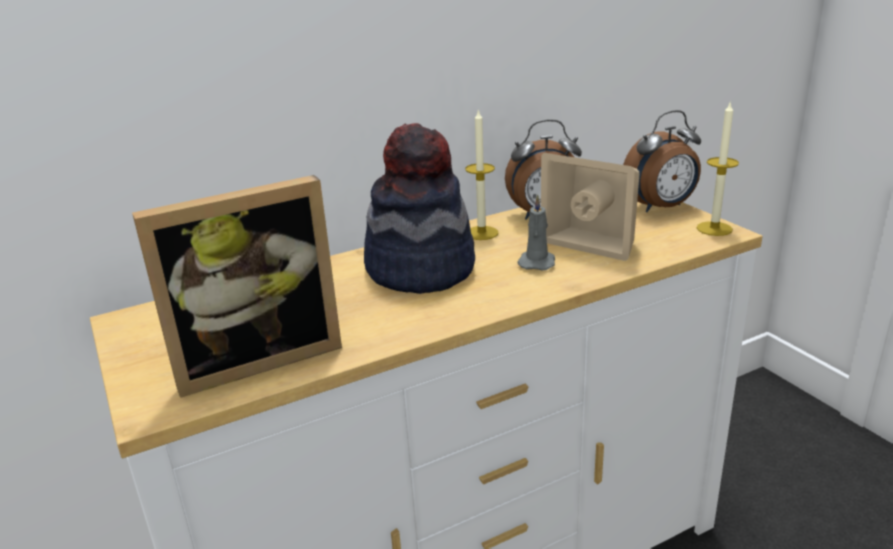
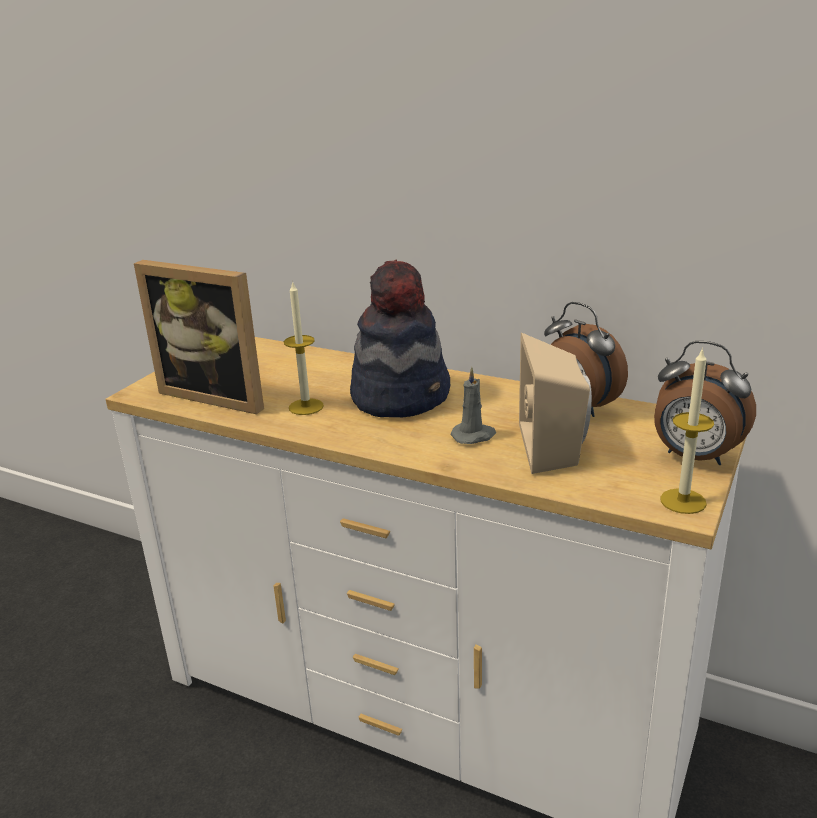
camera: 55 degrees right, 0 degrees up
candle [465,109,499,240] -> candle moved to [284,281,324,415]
:::::
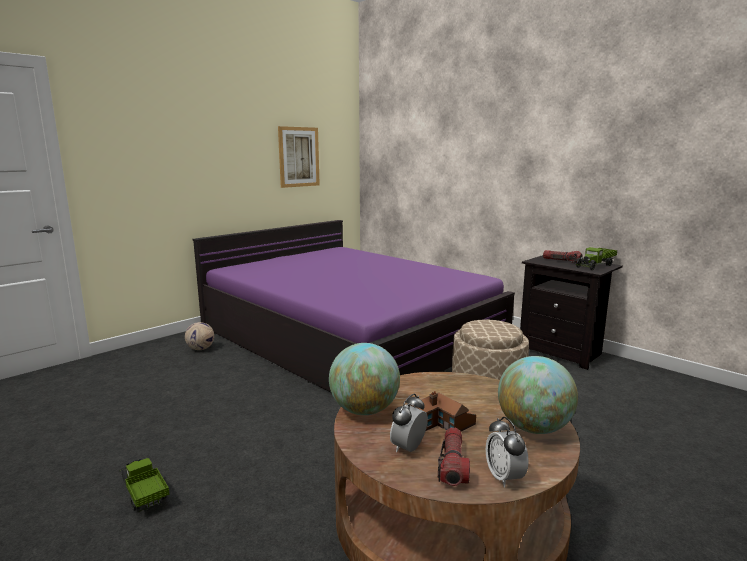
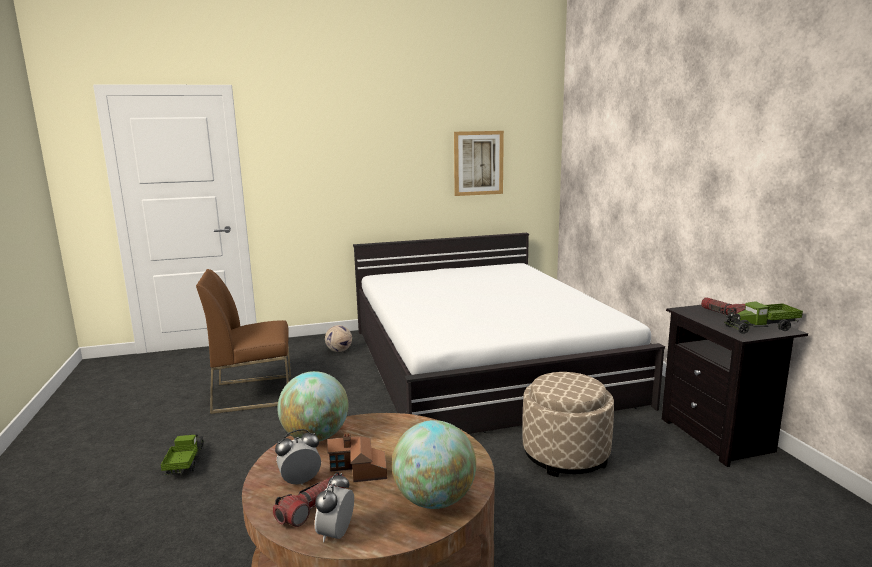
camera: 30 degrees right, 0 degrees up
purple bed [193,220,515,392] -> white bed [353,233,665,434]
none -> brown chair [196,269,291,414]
:::::
| ASSIGNED TASK |
Reproduce exactly the entries above, limited to the lines from the one with "purple bed [193,220,515,392]" through the one with "none -> brown chair [196,269,291,414]", both included.

| SOLUTION TO THE EXERCISE |
purple bed [193,220,515,392] -> white bed [353,233,665,434]
none -> brown chair [196,269,291,414]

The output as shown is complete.